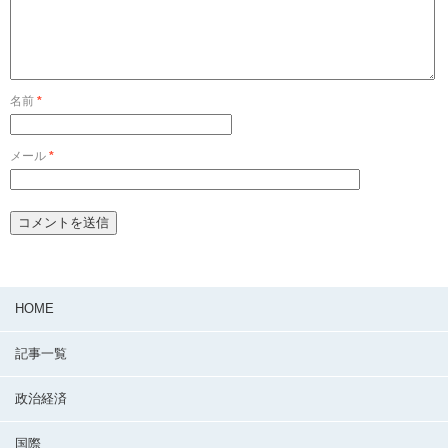
名前
*
メール
*
HOME
記事一覧
政治経済
国際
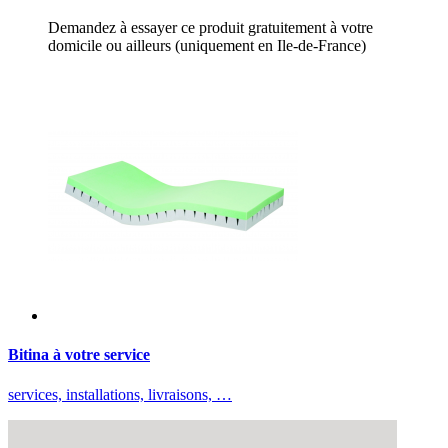
Demandez à essayer ce produit gratuitement à votre
domicile ou ailleurs (uniquement en Ile-de-France)
Bitina à votre service
services, installations, livraisons, …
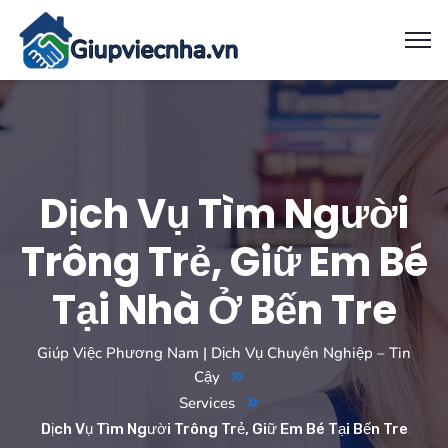
Dịch Vụ Tìm Người
Trông Trẻ, Giữ Em Bé
Tại Nhà Ở Bến Tre
Giúp Việc Phương Nam | Dịch Vụ Chuyên Nghiệp – Tin
Cậy
Services
Dịch Vụ Tìm Người Trông Trẻ, Giữ Em Bé Tại Bến Tre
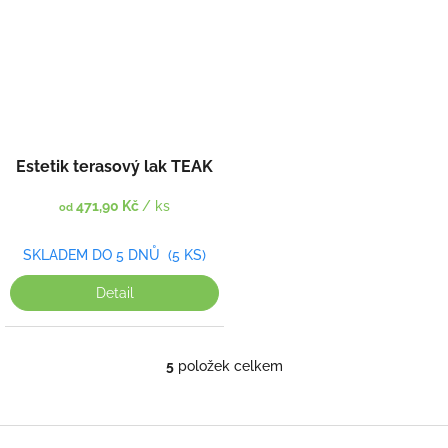
Estetik terasový lak TEAK
471,90 Kč
/ ks
od
SKLADEM DO 5 DNŮ
(5 KS)
Detail
5
položek celkem
O
v
l
á
Z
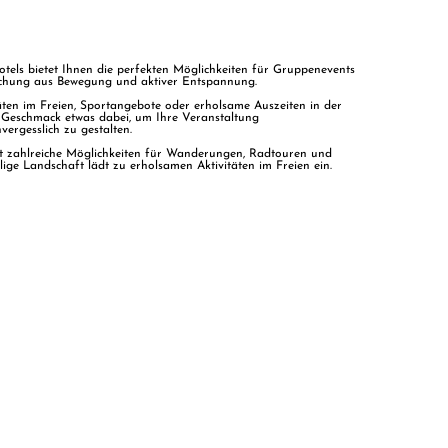
els bietet Ihnen die perfekten Möglichkeiten für Gruppenevents
schung aus Bewegung und aktiver Entspannung.
äten im Freien, Sportangebote oder erholsame Auszeiten in der
en Geschmack etwas dabei, um Ihre Veranstaltung
ergesslich zu gestalten.
t zahlreiche Möglichkeiten für Wanderungen, Radtouren und
lige Landschaft lädt zu erholsamen Aktivitäten im Freien ein.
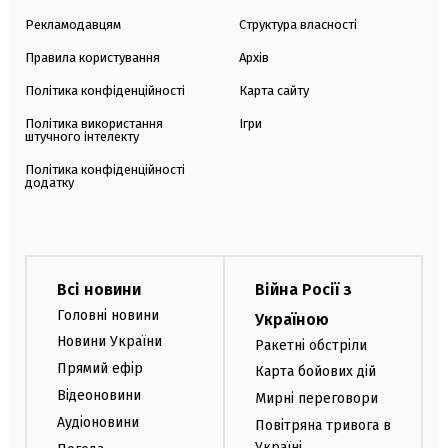
Рекламодавцям
Структура власності
Правила користування
Архів
Політика конфіденційності
Карта сайту
Політика використання
Ігри
штучного інтелекту
Політика конфіденційності
додатку
Всі новини
Війна Росії з
Головні новини
Україною
Новини України
Ракетні обстріли
Прямий ефір
Карта бойових дій
Відеоновини
Мирні переговори
Аудіоновини
Повітряна тривога в
Україні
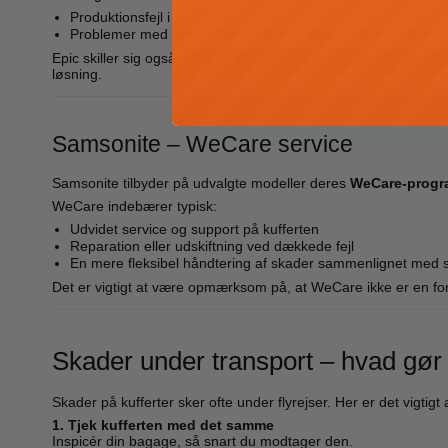
Produktionsfejl i materiale og konstruktion
Problemer med lynlåse, hjul og håndtag (under normal brug
Epic skiller sig også ud ved i visse tilfælde at tage stilling til
ska
løsning.
Samsonite – WeCare service
Samsonite tilbyder på udvalgte modeller deres
WeCare-progr
WeCare indebærer typisk:
Udvidet service og support på kufferten
Reparation eller udskiftning ved dækkede fejl
En mere fleksibel håndtering af skader sammenlignet med s
Det er vigtigt at være opmærksom på, at WeCare ikke er en for
Skader under transport – hvad gør
Skader på kufferter sker ofte under flyrejser. Her er det vigtigt 
1. Tjek kufferten med det samme
Inspicér din bagage, så snart du modtager den.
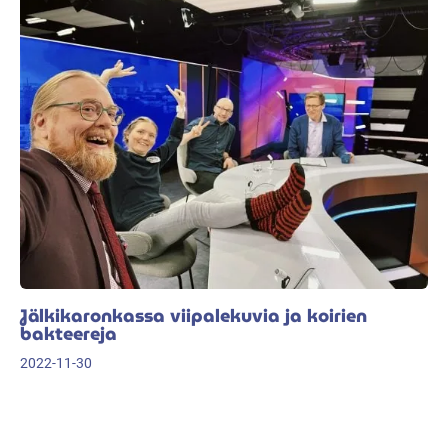
Jälkikaronkassa viipalekuvia ja koirien
bakteereja
2022-11-30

========================================================================

Should there be pictures in the data, leave them out and return the rest exactly.

Task solution:
名前
*
メール
*
HOME
記事一覧
政治経済
国際
Demandez à essayer ce produit gratuitement à votre
domicile ou ailleurs (uniquement en Ile-de-France)
Bitina à votre service
services, installations, livraisons, …
Dịch Vụ Tìm Người
Trông Trẻ, Giữ Em Bé
Tại Nhà Ở Bến Tre
Giúp Việc Phương Nam | Dịch Vụ Chuyên Nghiệp – Tin
Cậy
Services
Dịch Vụ Tìm Người Trông Trẻ, Giữ Em Bé Tại Bến Tre
Estetik terasový lak TEAK
471,90 Kč
/ ks
od
SKLADEM DO 5 DNŮ
(5 KS)
Detail
5
položek celkem
O
v
l
á
Z
els bietet Ihnen die perfekten Möglichkeiten für Gruppenevents
schung aus Bewegung und aktiver Entspannung.
äten im Freien, Sportangebote oder erholsame Auszeiten in der
en Geschmack etwas dabei, um Ihre Veranstaltung
ergesslich zu gestalten.
t zahlreiche Möglichkeiten für Wanderungen, Radtouren und
lige Landschaft lädt zu erholsamen Aktivitäten im Freien ein.
Рекламодавцям
Структура власності
Правила користування
Архів
Політика конфіденційності
Карта сайту
Політика використання
Ігри
штучного інтелекту
Політика конфіденційності
додатку
Всі новини
Війна Росії з
Головні новини
Україною
Новини України
Ракетні обстріли
Прямий ефір
Карта бойових дій
Відеоновини
Мирні переговори
Аудіоновини
Повітряна тривога в
Україні
Produktionsfejl i materiale og konstruktion
Problemer med lynlåse, hjul og håndtag (under normal brug
Epic skiller sig også ud ved i visse tilfælde at tage stilling til
ska
løsning.
Samsonite – WeCare service
Samsonite tilbyder på udvalgte modeller deres
WeCare-progr
WeCare indebærer typisk:
Udvidet service og support på kufferten
Reparation eller udskiftning ved dækkede fejl
En mere fleksibel håndtering af skader sammenlignet med s
Det er vigtigt at være opmærksom på, at WeCare ikke er en for
Skader under transport – hvad gør
Skader på kufferter sker ofte under flyrejser. Her er det vigtigt 
1. Tjek kufferten med det samme
Inspicér din bagage, så snart du modtager den.
Jälkikaronkassa viipalekuvia ja koirien
bakteereja
2022-11-30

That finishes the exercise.